## EXERCISE INSTRUCTIONS
Nothing but an exact repeat of the data, with pictures removed, belongs in the answer.

## DATASET CONTENT
━━━━━━━━
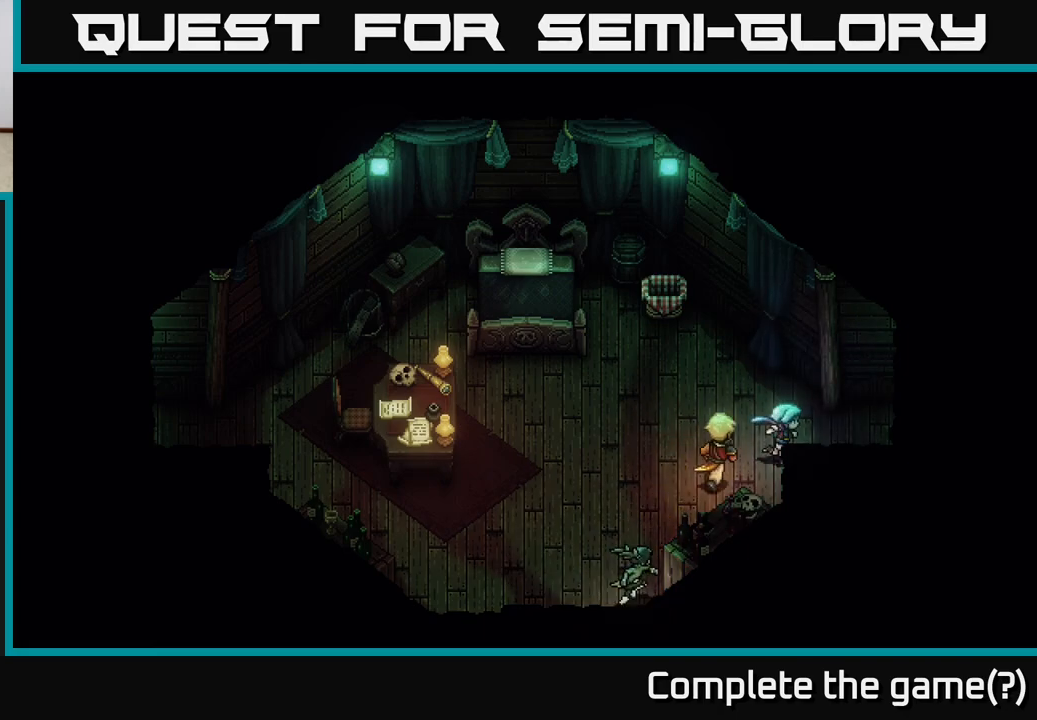
{"buttons": [], "left_stick": "right", "right_stick": "center", "events": [[100, "left_stick", "up-right"], [233, "left_stick", "right"]]}
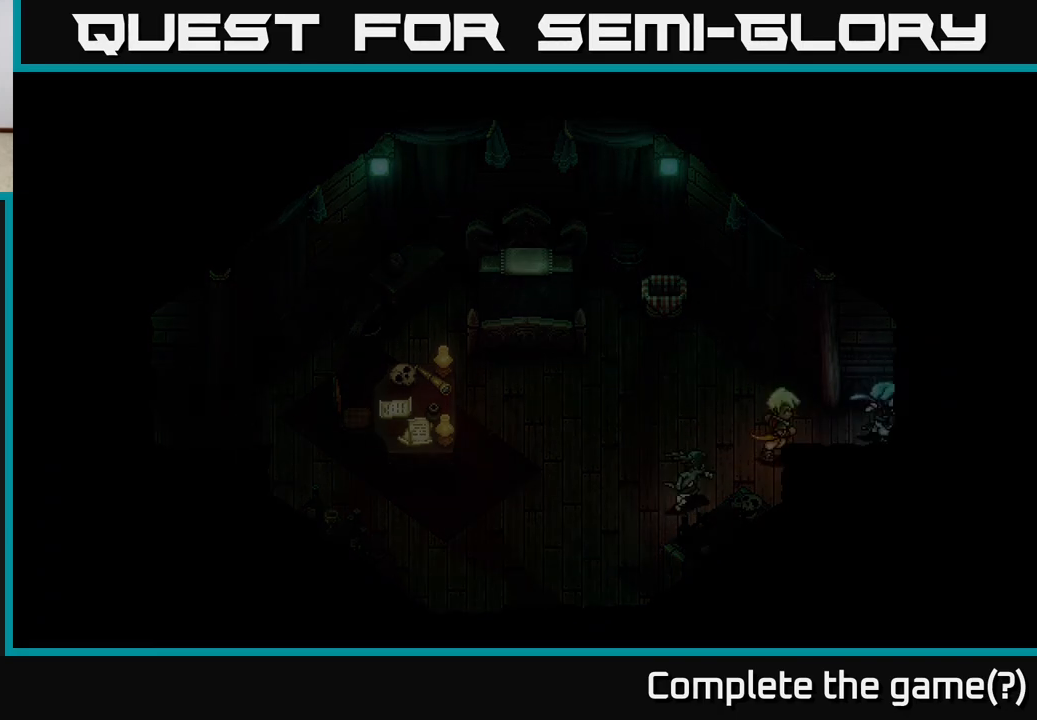
{"buttons": [], "left_stick": "right", "right_stick": "center", "events": [[183, "left_stick", "up-right"], [317, "left_stick", "right"]]}
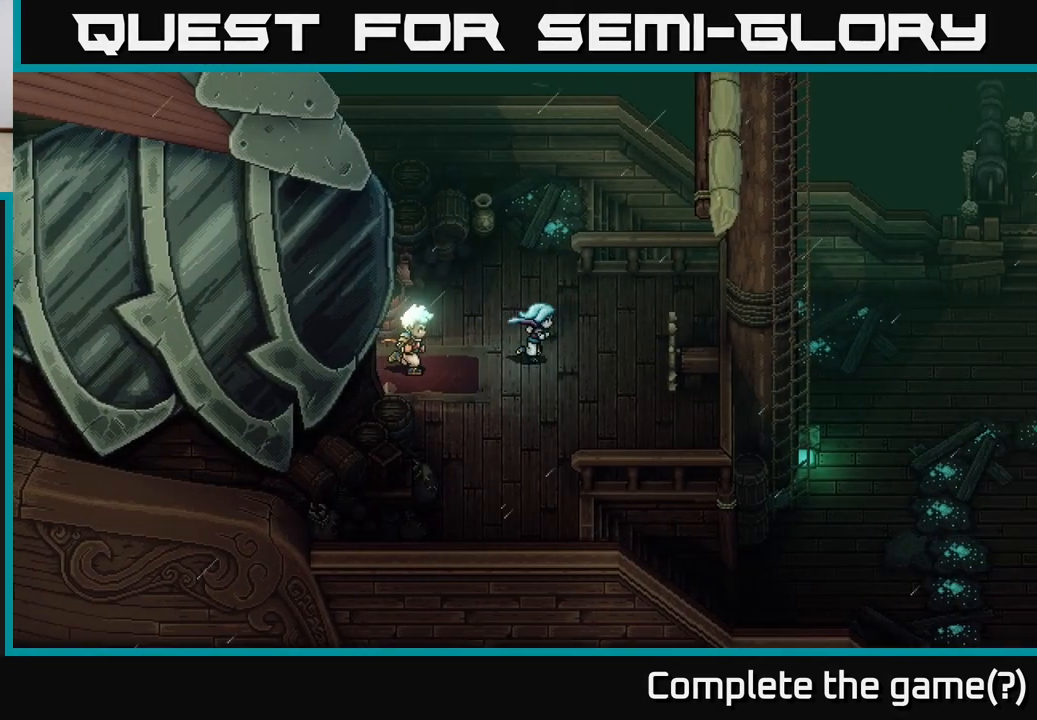
{"buttons": [], "left_stick": "down-left", "right_stick": "center", "events": [[133, "left_stick", "down-right"], [317, "left_stick", "down-left"]]}
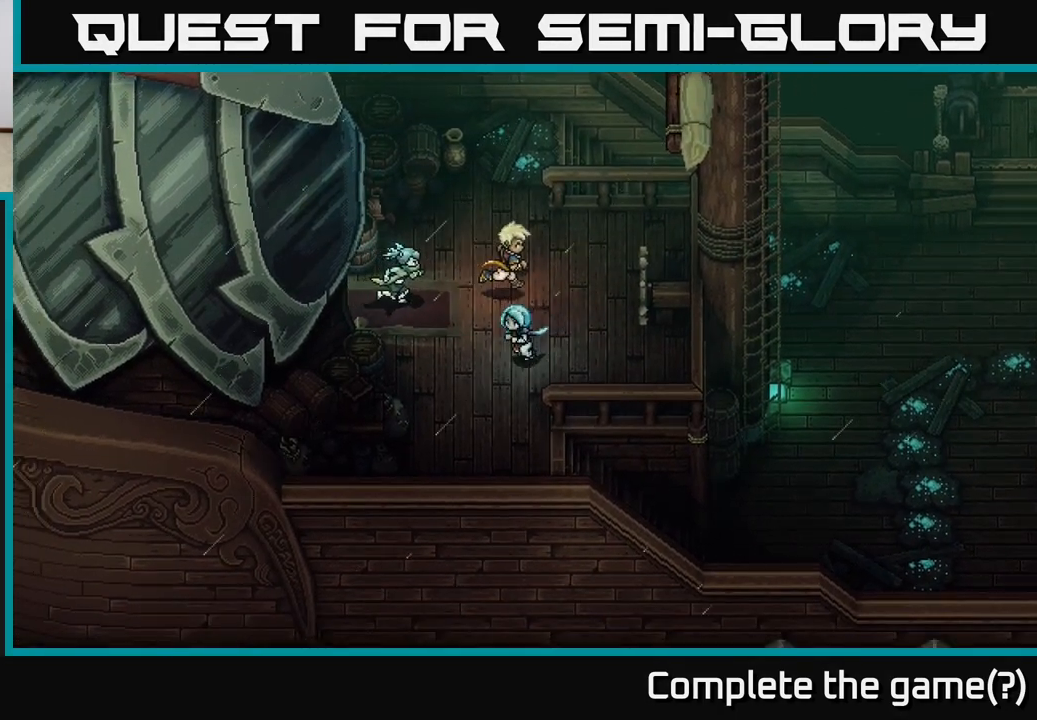
{"buttons": [], "left_stick": "down-right", "right_stick": "center", "events": [[133, "left_stick", "down"], [383, "left_stick", "down-right"]]}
━━━━━━━━
## RESPONSE AREA
{"buttons": [], "left_stick": "right", "right_stick": "center", "events": [[100, "left_stick", "up-right"], [233, "left_stick", "right"]]}
{"buttons": [], "left_stick": "right", "right_stick": "center", "events": [[183, "left_stick", "up-right"], [317, "left_stick", "right"]]}
{"buttons": [], "left_stick": "down-left", "right_stick": "center", "events": [[133, "left_stick", "down-right"], [317, "left_stick", "down-left"]]}
{"buttons": [], "left_stick": "down-right", "right_stick": "center", "events": [[133, "left_stick", "down"], [383, "left_stick", "down-right"]]}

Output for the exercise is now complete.